* **ACTIVIDADES**
1. Resume en forma de lista el párrafo del artículo sobre Barcelona que empieza con "En los últimos dos lustros", sin perder sus datos principales.
2. Reproduce palabra por palabra el artículo sobre Barcelona, todo lo que va desde "En los últimos" hasta "en el clavo.".
3. Sigue escribiendo el artículo sobre Barcelona a partir de donde se detiene.

* **EXTRACTO DE PÁGINA**
§ §

Ayuntamiento de Barcelona, Ada Colau
La orfandad de un proyecto político para la ciudad es motivo de alarma. ©Àlex Losada

Barcelona, más allá de Colau

Se esté o no de acuerdo con la perpetuación del colauismo en Barcelona, lo más preocupante que afecta a la capital es la nulidad de cualquier proyecto político que haga justicia a la ambición y a las ganas de trabajar de su ciudadanía

En los últimos dos lustros, Barcelona ha acogido algunas de las manifestaciones populares más multitudinarias del planeta. Adormilado el proceso y con Catalunya retornando parsimoniosa y forzadamente al autonomismo, la ciudad ha mantenido el manifestómetro a la baja y los contenedores se han limitado a ejercer de hogar para la basura de los vecinos. Pero el jueves pasado, la plataforma cívica Barcelona és imparable volvió a llenar la Plaça Sant Jaume con una multitud digna de una velada castellera. Una de las cosas más tediosas que conllevan las manifas son los analistas expertos en manifas, un fenómeno consustancial a la masa que deriva en discusiones interminables sobre el número de manifestantes por metro cuadrado que había en tal o cuál lugar, en las intenciones reales o escondidas de convocantes… y un montón de digresiones bizantinas que, por naturaleza, no suelen dar en el clavo.

§ §

* **DATOS PROPORCIONADOS**

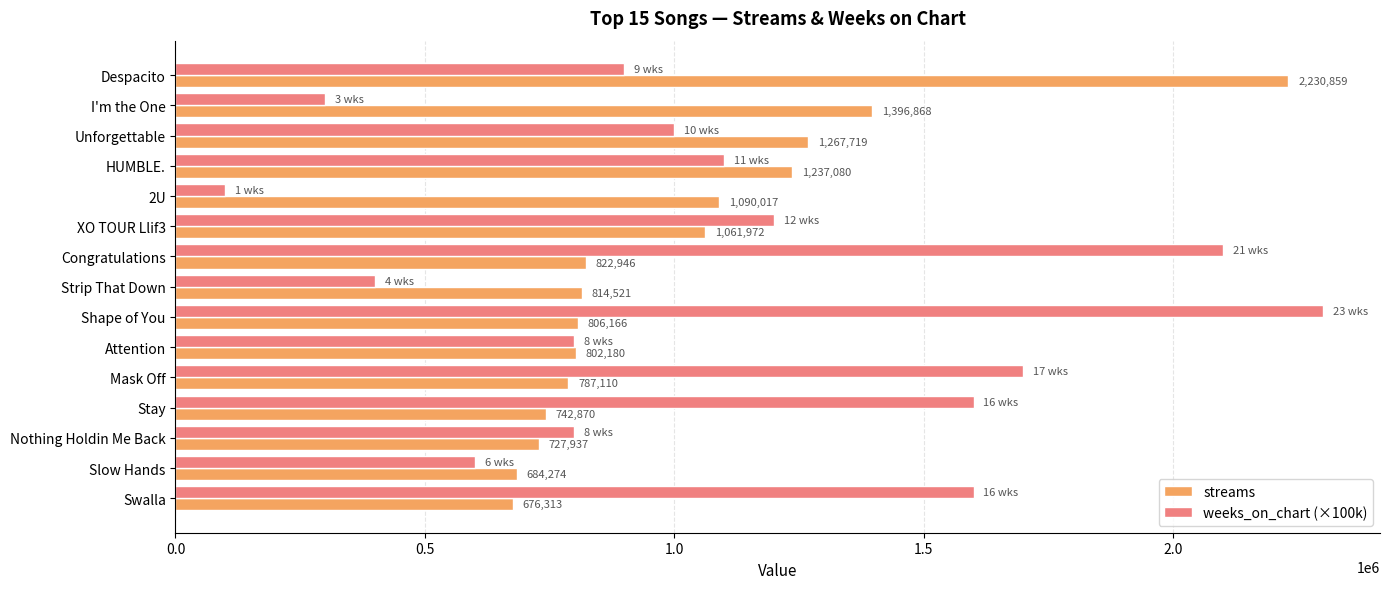

Rank the categories by streams value from highest to lowest.

Despacito, I'm the One, Unforgettable, HUMBLE., 2U, XO TOUR Llif3, Congratulations, Strip That Down, Shape of You, Attention, Mask Off, Stay, Nothing Holdin Me Back, Slow Hands, Swalla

§ §

* **SOLUCIONES**
1.
- En los últimos diez años, Barcelona ha acogido algunas de las manifestaciones populares más multitudinarias del planeta.
- Con el proceso adormilado y Catalunya volviendo al autonomismo, la ciudad ha tenido menos manifestaciones, y los contenedores solo han servido para la basura de los vecinos.
- El jueves pasado, la plataforma cívica Barcelona és imparable volvió a llenar la Plaça Sant Jaume con una gran multitud.
- Lo más tedioso de las manifestaciones son los analistas expertos en ellas. Discuten sin fin sobre cuántos manifestantes había por metro cuadrado y sobre las intenciones de los convocantes. Estas discusiones no suelen dar en el clavo.

2.
En los últimos dos lustros, Barcelona ha acogido algunas de las manifestaciones populares más multitudinarias del planeta. Adormilado el proceso y con Catalunya retornando parsimoniosa y forzadamente al autonomismo, la ciudad ha mantenido el manifestómetro a la baja y los contenedores se han limitado a ejercer de hogar para la basura de los vecinos. Pero el jueves pasado, la plataforma cívica Barcelona és imparable volvió a llenar la Plaça Sant Jaume con una multitud digna de una velada castellera. Una de las cosas más tediosas que conllevan las manifas son los analistas expertos en manifas, un fenómeno consustancial a la masa que deriva en discusiones interminables sobre el número de manifestantes por metro cuadrado que había en tal o cuál lugar, en las intenciones reales o escondidas de convocantes… y un montón de digresiones bizantinas que, por naturaleza, no suelen dar en el clavo.

3.
Si analizamos las cosas con una cierta objetividad, afrontamos dos cuestiones fundamentales. Por primera vez en los seis años de colauismo en el Ayuntamiento, parece que existe una parte importante de los conciudadanos que asocian la degradación de la ciudad (y esto va de la presencia de turistas ruidosos y meones que padecemos en Ciutat Vella al clima antibusiness de la administración comunera) directa y únicamente a la figura de la alcaldesa. Por mucho que los convocantes de la manifestación no la tramasen con ánimo de jubilar a Ada, en Sant Jaume se respiraba un ambiente poco disimulado de “fuera Colau”. Paralelamente a ello, aquellos que nos afeitamos desde hace tiempo sabemos que las plataformas cívicas, por mucho que se escondan en representantes de la Unió de Federacions Esportives de Catalunya o bajo el Gremio de Fabricantes de Raquetas de Tenis, siempre suelen nacer de la partitocracia más tradicional.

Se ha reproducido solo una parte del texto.